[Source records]
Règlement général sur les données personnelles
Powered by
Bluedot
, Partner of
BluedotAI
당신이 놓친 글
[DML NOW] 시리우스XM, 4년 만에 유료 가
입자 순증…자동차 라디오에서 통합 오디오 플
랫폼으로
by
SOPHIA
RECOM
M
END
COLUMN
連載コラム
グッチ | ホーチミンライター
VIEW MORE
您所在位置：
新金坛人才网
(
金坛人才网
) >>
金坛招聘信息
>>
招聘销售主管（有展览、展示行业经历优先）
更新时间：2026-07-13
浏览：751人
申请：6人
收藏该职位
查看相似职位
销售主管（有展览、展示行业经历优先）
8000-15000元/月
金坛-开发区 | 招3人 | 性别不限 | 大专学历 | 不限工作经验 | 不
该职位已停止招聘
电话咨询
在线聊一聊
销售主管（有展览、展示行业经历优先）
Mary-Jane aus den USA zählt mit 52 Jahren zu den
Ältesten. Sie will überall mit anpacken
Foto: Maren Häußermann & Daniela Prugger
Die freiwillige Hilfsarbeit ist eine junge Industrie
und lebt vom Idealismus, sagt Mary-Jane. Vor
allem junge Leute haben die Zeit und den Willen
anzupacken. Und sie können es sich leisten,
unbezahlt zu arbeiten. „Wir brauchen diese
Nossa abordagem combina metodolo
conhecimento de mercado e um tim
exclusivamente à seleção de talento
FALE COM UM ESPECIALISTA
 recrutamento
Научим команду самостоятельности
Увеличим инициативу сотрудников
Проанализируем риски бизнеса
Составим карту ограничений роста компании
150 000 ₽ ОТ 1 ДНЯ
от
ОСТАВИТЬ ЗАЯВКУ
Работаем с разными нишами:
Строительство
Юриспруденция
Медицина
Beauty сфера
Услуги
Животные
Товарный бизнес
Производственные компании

#### WHAT YOU HAVE TO DO
Please present every line of text from the records above as a numbered list, omitting any blank lines.

#### TASK RESPONSE
1. Règlement général sur les données personnelles
2. Powered by
3. Bluedot
4. , Partner of
5. BluedotAI
6. 당신이 놓친 글
7. [DML NOW] 시리우스XM, 4년 만에 유료 가
8. 입자 순증…자동차 라디오에서 통합 오디오 플
9. 랫폼으로
10. by
11. SOPHIA
12. RECOM
13. M
14. END
15. COLUMN
16. 連載コラム
17. グッチ | ホーチミンライター
18. VIEW MORE
19. 您所在位置：
20. 新金坛人才网
21. (
22. 金坛人才网
23. ) >>
24. 金坛招聘信息
25. >>
26. 招聘销售主管（有展览、展示行业经历优先）
27. 更新时间：2026-07-13
28. 浏览：751人
29. 申请：6人
30. 收藏该职位
31. 查看相似职位
32. 销售主管（有展览、展示行业经历优先）
33. 8000-15000元/月
34. 金坛-开发区 | 招3人 | 性别不限 | 大专学历 | 不限工作经验 | 不
35. 该职位已停止招聘
36. 电话咨询
37. 在线聊一聊
38. 销售主管（有展览、展示行业经历优先）
39. Mary-Jane aus den USA zählt mit 52 Jahren zu den
40. Ältesten. Sie will überall mit anpacken
41. Foto: Maren Häußermann & Daniela Prugger
42. Die freiwillige Hilfsarbeit ist eine junge Industrie
43. und lebt vom Idealismus, sagt Mary-Jane. Vor
44. allem junge Leute haben die Zeit und den Willen
45. anzupacken. Und sie können es sich leisten,
46. unbezahlt zu arbeiten. „Wir brauchen diese
47. Nossa abordagem combina metodolo
48. conhecimento de mercado e um tim
49. exclusivamente à seleção de talento
50. FALE COM UM ESPECIALISTA
51.  recrutamento
52. Научим команду самостоятельности
53. Увеличим инициативу сотрудников
54. Проанализируем риски бизнеса
55. Составим карту ограничений роста компании
56. 150 000 ₽ ОТ 1 ДНЯ
57. от
58. ОСТАВИТЬ ЗАЯВКУ
59. Работаем с разными нишами:
60. Строительство
61. Юриспруденция
62. Медицина
63. Beauty сфера
64. Услуги
65. Животные
66. Товарный бизнес
67. Производственные компании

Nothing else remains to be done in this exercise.